"Many chronically ill or elderly patients today take several different drugs. Around two percent of all hospital stays in Germany are the result of interactions between the drugs," said Professor Walter E. Haefeli, Medical Director of the Department for Clinical Pharmacology and Pharmacoepidemiology at Heidelberg University, where the new technique of "nano-dosing" has been developed and tested. "Many interactions could be avoided if we were aware of them and took them into account."
Drug combinations rarely studied for interactions
However, very few drug combinations have been systematically tested for interactions to date. "Many risks remain unknown to date and need to be studied," Prof. Haefeli explained. After initial tests conducted in animals, combinations are currentlybeing studied in healthy participants - with the usual therapeutic doses. Depending on the drug, this can strongly impact the body. Furthermore, a healthy person may react differently to a drug than a sick person does. This means that study findings can only be transferred to a limited extent.

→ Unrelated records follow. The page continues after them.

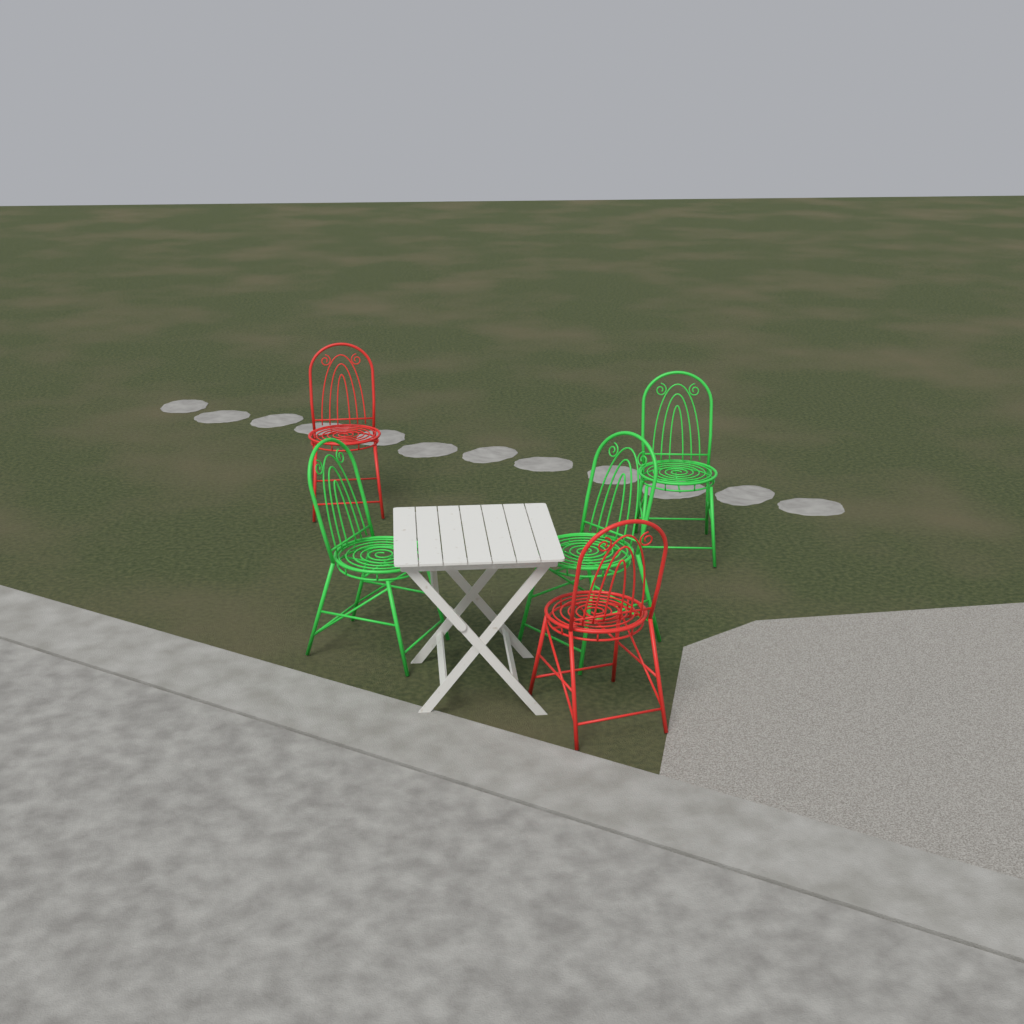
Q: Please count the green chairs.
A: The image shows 3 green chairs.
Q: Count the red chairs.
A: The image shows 2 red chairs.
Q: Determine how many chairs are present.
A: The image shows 5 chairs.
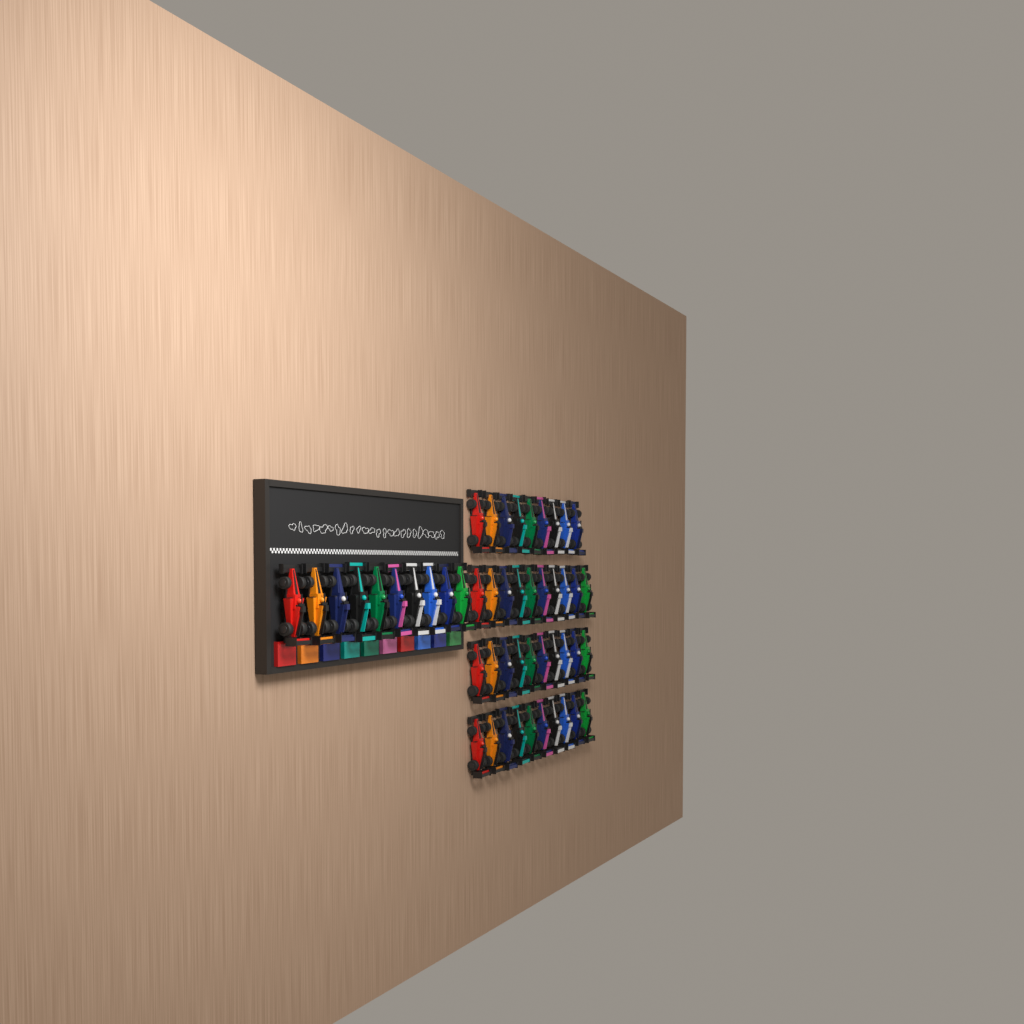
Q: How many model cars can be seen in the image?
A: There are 49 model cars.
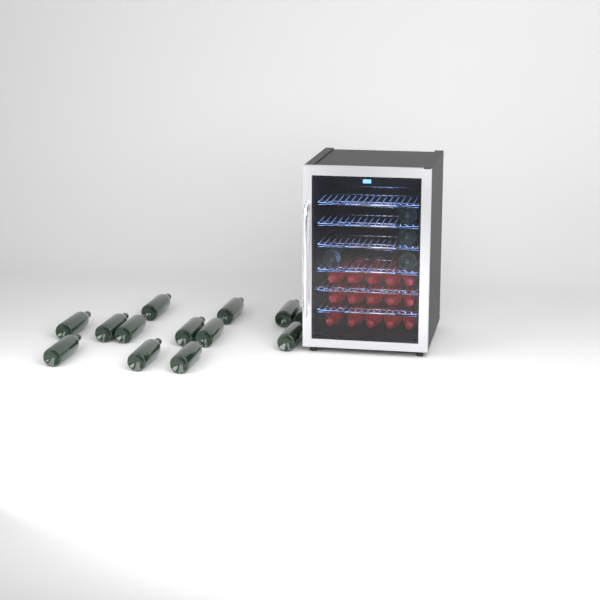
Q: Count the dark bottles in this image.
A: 17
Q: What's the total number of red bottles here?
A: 15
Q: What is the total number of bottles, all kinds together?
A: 32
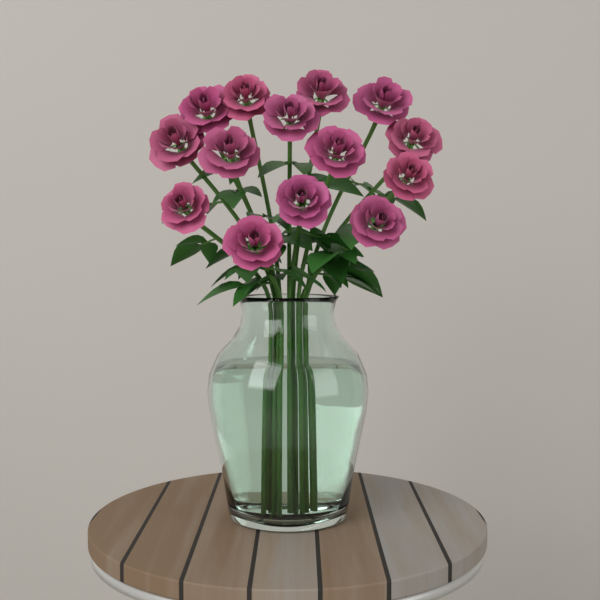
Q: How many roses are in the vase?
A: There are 14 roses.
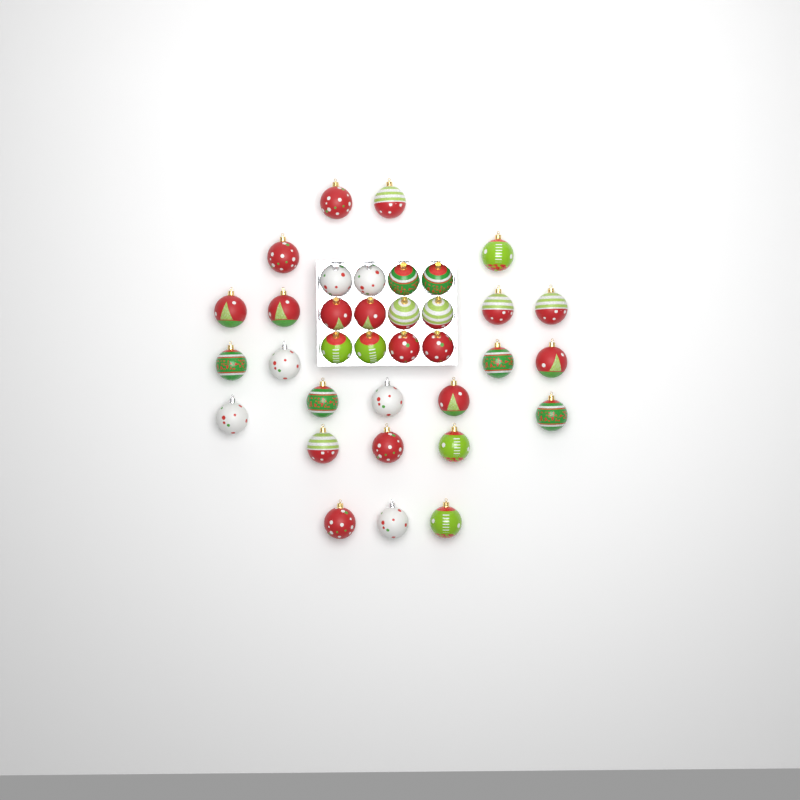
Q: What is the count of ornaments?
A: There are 35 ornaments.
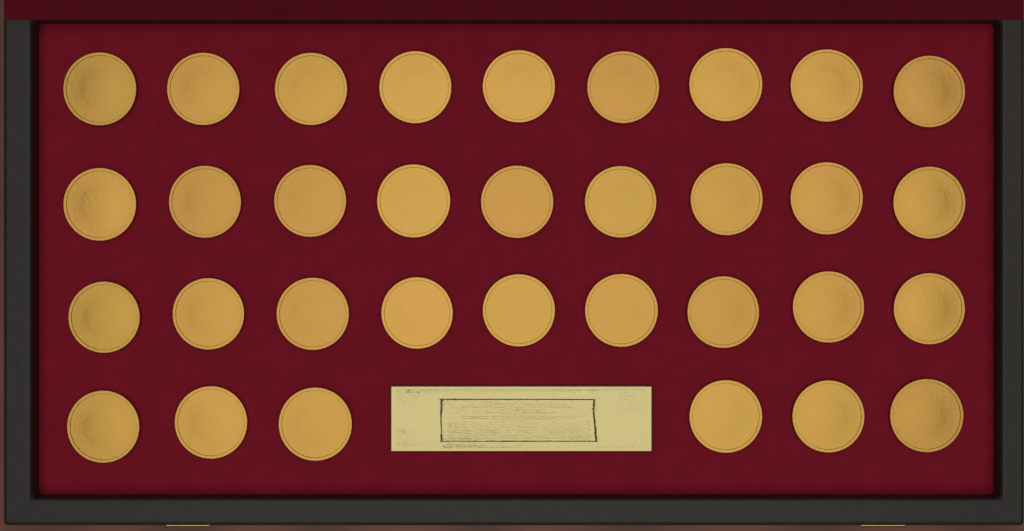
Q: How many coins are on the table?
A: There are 33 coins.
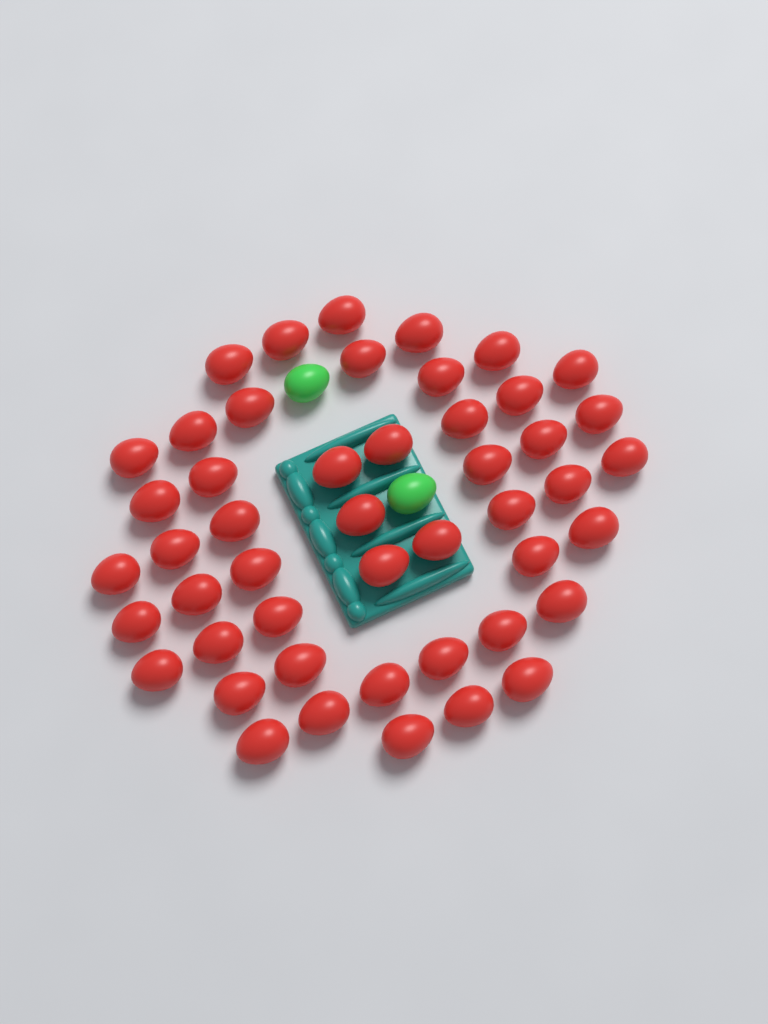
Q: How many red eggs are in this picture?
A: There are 48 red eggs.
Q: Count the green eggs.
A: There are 2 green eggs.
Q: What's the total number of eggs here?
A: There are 50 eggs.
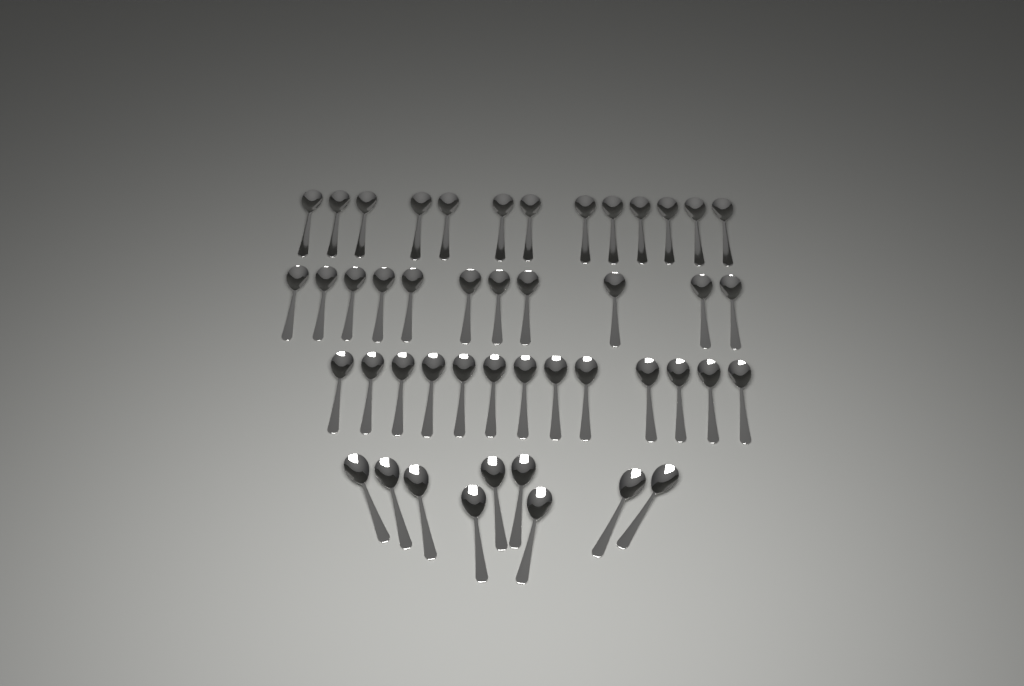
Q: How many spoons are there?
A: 46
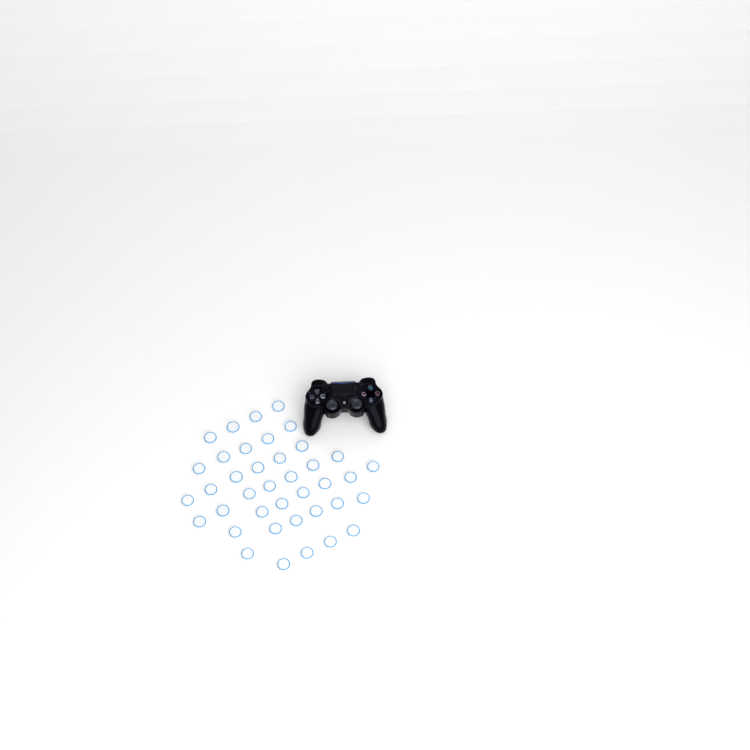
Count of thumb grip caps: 39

Using mass spectrometry, an ultrasensitive technique, the team led by Prof. Haefeli succeeded in drastically reducing the dose for studies on interactions in study participants. Mass spectrometers are so sensitive that they are able to identify the drug in a single drop of blood. The scientists conducted a study on interactions in 12 healthy test persons taking the fungicide ketoconazole and the sedative midazolam simultaneously. For the study, they administered midazolamdoses of 0.0000001 g, which was 30,000 times lower than the amount used for therapy. Comparisons with higher doses revealed that the drugs behaved identically at all concentrations. Therefore, even a minimal concentration in the body is sufficient to reliably predict the extent of the interaction during normal use.
Inhibition of the liver enzyme measurable in the nanogram range
With the help of ultrasensitive mass spectrometers, the speed with which a drug is degraded can be measured. They are used wherever small amounts need to be detected in liquids, e.g., contamination in drinking water, doping agents or environmental toxins. To this end, a small amount of blood or other body fluid is withdrawn after certain time intervals in order to determine the remaining concentration of the drug. The mass spectrometer sorts the molecules and determines their concentration. Based on their characteristic properties, the drugs can be reliably identified. “For the first time, we have proven that with this technique, we are able to find drugs in the blood even at extremely low doses, and that we can quantitatively determine them and identify their interactions,” Prof. Haefeli said.
In the published study, the team investigated the interaction between the sedative midazolam, which is metabolized in the liver by the protein cytochrome P450 3A, and the fungicide ketoconazole, a well-known inhibitor of this cytochrome. The inhibition of the cytochrome and, in turn, the reduced degradation of midazolam, were already precisely measured in the nanogram dose. This interaction in particular plays an important role for patients who need to take several drugs simultaneously. Many drugs inhibit this enzyme, which metabolises around half of all regularly used medicines. However, if a drug is degraded too slowly, at normal doses, it accumulates in the body and, in the worst case, can cause toxicity.
Further studies planned
Prof. Haefeli and his team are now testing the new method in patients. "Since we can use minimal drug doses, these studies are also safe for patients," Prof. Haefeli explained. Heidelberg University pharmacologists will also examine the interactions of other medications that influence other metabolic enzymes. "The method could also be used in the many studies in which interactions are relevant for approval by the authorities, for instance," said Prof. Haefeli, looking toward the future.
Burhenne J, Halama B, Maurer M, Riedel K-D, Hohmann N, Mikus G, Haefeli WE: Quantification of femtomolar concentrations of the CYP3A substrate midazolam and its main metabolite 1'-hydroxymidazolam in human plasma using ultra-performance liquid chromatography coupled to tandem mass spectrometry. Anal Bioanal Chem 2012;402:2439-50.
Halama B, Hohmann N, Burhenne J, Weiss J, Mikus G, Haefeli WE: A nanogram dose of the CYP3A probe substrate midazolam to evaluate drug interactions. Clin Pharmacol Ther; accepted article preview online February 8, 2013; doi:10.1038/clpt.2013.